You may also like: Corruption in the Arab World – Bought loyalties
High risk of corruption in MENA countries
Based on data from the Government Defence Integrity Index (GDI), which measures five corruption risk factors: political, personal, operational, financial and procurement, the vast majority of MENA countries at a high risk of corruption. GDI categorises corruption risks from A to F, where F is the highest risk of corruption, and A is the lowest.

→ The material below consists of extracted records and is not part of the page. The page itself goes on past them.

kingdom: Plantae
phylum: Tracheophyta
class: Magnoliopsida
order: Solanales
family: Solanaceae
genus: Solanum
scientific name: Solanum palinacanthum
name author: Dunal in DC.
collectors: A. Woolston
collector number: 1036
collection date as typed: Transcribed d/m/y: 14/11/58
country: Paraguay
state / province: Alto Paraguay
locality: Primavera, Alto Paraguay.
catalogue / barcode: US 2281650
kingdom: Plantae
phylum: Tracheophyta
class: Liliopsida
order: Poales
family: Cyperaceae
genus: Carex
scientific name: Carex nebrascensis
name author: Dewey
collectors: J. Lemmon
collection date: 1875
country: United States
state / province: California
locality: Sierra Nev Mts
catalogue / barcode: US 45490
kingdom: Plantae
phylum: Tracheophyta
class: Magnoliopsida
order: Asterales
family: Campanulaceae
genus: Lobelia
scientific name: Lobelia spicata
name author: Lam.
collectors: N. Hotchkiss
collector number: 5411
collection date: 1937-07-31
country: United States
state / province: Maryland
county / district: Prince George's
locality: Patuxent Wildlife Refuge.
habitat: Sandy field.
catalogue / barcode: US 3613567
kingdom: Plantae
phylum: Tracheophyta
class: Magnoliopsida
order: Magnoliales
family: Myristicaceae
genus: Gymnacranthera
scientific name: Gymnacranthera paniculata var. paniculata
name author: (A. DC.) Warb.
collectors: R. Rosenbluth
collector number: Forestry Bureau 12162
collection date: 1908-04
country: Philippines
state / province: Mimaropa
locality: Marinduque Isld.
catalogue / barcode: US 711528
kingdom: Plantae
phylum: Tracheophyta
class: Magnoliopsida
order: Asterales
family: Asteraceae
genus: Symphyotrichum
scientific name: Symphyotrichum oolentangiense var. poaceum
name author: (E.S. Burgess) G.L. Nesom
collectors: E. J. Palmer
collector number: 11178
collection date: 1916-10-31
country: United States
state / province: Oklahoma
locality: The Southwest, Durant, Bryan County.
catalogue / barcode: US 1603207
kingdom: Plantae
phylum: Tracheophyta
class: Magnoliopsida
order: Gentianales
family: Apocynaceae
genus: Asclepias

Most MENA countries are at critical or very high risk of corruption.
Algeria, Jordan, Egypt, Morocco, Oman, Qatar and Saudi Arabia are at critical risk of corruption in their defence sector, while Kuwait, Lebanon, Palestine, and UAE are at a high risk of corruption in the same sector.
Compared to the data from the Arab Barometer, we find that the countries at critical risk of corruption put high levels of trust in the army. For instance, in Tunisia, which is the only MENA country which scored a “D”, 69% trust the armed forces, although 74% of them believe that corruption is rife in the country. Tunisia’s risk of corruption level would appear to indicate a slight improvement within the defence sector.
A need for security? Heroism? Militarism?
This contradictory attitude to corrupt institutions that have not only been abusing their power and exploiting the economy, but also evade scrutiny and oversight under the pretext of confidentiality and national security raises the question as to why people tend to trust what they perceive to be corrupt. Do they prioritise security? Heroism? Militarism?
Are citizens of these countries aware of the corruption within the defence sector, or do they prefer to turn a blind eye, since the army remains the most powerful institution in the country? In fact, many people do know about the corruption in the military, but do not speak out because they fear extreme punishment. By extension, corruption cases are not covered by the media, meaning the general public remains ignorant of their existence.